Excerpts from a dataset
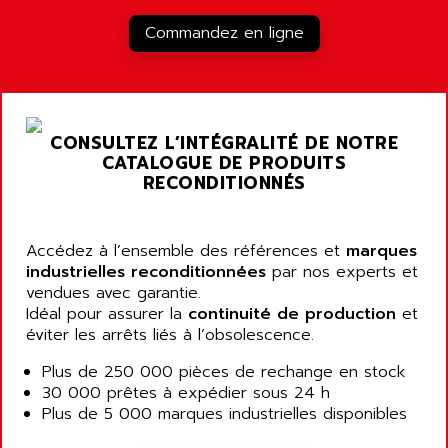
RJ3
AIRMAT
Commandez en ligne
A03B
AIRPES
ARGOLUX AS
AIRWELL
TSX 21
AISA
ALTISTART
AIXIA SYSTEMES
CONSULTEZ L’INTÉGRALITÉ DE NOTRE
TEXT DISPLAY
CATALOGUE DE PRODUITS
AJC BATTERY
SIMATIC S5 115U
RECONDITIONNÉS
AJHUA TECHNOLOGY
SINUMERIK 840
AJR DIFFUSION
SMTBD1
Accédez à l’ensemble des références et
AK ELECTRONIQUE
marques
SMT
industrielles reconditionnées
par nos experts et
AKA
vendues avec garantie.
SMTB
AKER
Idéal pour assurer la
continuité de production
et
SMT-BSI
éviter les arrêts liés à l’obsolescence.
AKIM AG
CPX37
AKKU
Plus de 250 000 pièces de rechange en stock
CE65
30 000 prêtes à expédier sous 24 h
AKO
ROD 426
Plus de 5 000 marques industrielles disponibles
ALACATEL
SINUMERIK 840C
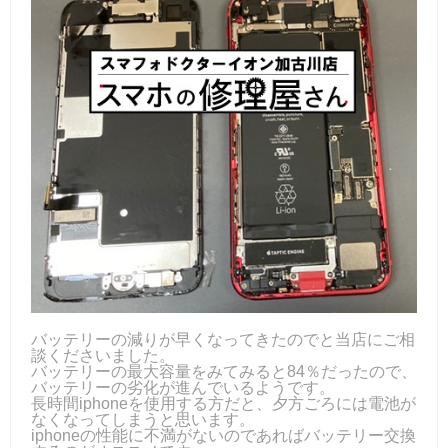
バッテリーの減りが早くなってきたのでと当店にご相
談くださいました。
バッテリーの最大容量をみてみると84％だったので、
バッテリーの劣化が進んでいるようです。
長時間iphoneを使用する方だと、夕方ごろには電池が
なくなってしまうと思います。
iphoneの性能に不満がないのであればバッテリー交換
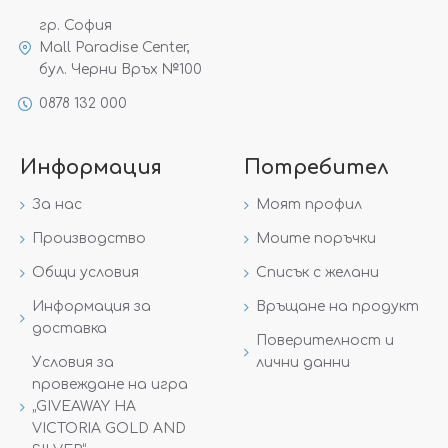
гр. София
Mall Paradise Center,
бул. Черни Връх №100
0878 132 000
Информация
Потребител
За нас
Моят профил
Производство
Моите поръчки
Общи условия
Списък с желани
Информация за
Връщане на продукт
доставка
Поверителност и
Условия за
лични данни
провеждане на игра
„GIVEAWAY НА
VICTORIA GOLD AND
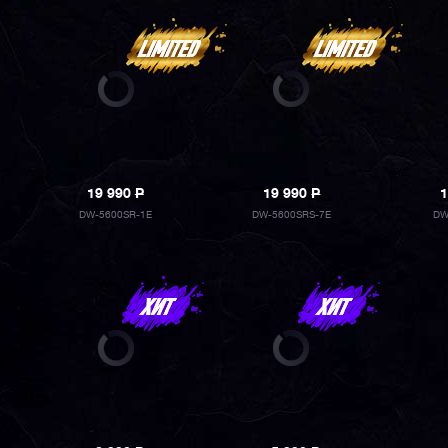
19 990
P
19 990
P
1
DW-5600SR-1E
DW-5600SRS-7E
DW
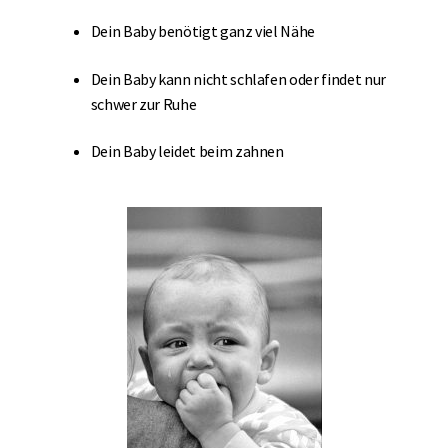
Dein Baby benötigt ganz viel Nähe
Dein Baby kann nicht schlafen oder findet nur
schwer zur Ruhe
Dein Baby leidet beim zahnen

* * *

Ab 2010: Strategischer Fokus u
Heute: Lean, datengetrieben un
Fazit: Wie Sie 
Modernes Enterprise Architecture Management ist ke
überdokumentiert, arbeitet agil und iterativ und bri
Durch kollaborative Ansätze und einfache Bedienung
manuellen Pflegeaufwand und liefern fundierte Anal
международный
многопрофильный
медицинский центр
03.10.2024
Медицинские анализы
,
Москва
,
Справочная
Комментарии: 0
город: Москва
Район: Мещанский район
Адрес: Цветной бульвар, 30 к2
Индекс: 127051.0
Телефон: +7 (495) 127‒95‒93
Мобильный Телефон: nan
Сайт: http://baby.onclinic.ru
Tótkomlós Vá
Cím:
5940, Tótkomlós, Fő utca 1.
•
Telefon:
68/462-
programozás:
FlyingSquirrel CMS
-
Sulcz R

**YOUR INSTRUCTIONS:**
What lines above run from the one with "CATALOGUE DE PRODUITS" to the one with "バッテリーの最大容量をみてみると84％だったので、"? Give them again exactly, ends included, and leave the pictures out.

**OUTPUT FOR THIS TASK:**
CATALOGUE DE PRODUITS
AJC BATTERY
SIMATIC S5 115U
RECONDITIONNÉS
AJHUA TECHNOLOGY
SINUMERIK 840
AJR DIFFUSION
SMTBD1
Accédez à l’ensemble des références et
AK ELECTRONIQUE
marques
SMT
industrielles reconditionnées
par nos experts et
AKA
vendues avec garantie.
SMTB
AKER
Idéal pour assurer la
continuité de production
et
SMT-BSI
éviter les arrêts liés à l’obsolescence.
AKIM AG
CPX37
AKKU
Plus de 250 000 pièces de rechange en stock
CE65
30 000 prêtes à expédier sous 24 h
AKO
ROD 426
Plus de 5 000 marques industrielles disponibles
ALACATEL
SINUMERIK 840C
バッテリーの減りが早くなってきたのでと当店にご相
談くださいました。
バッテリーの最大容量をみてみると84％だったので、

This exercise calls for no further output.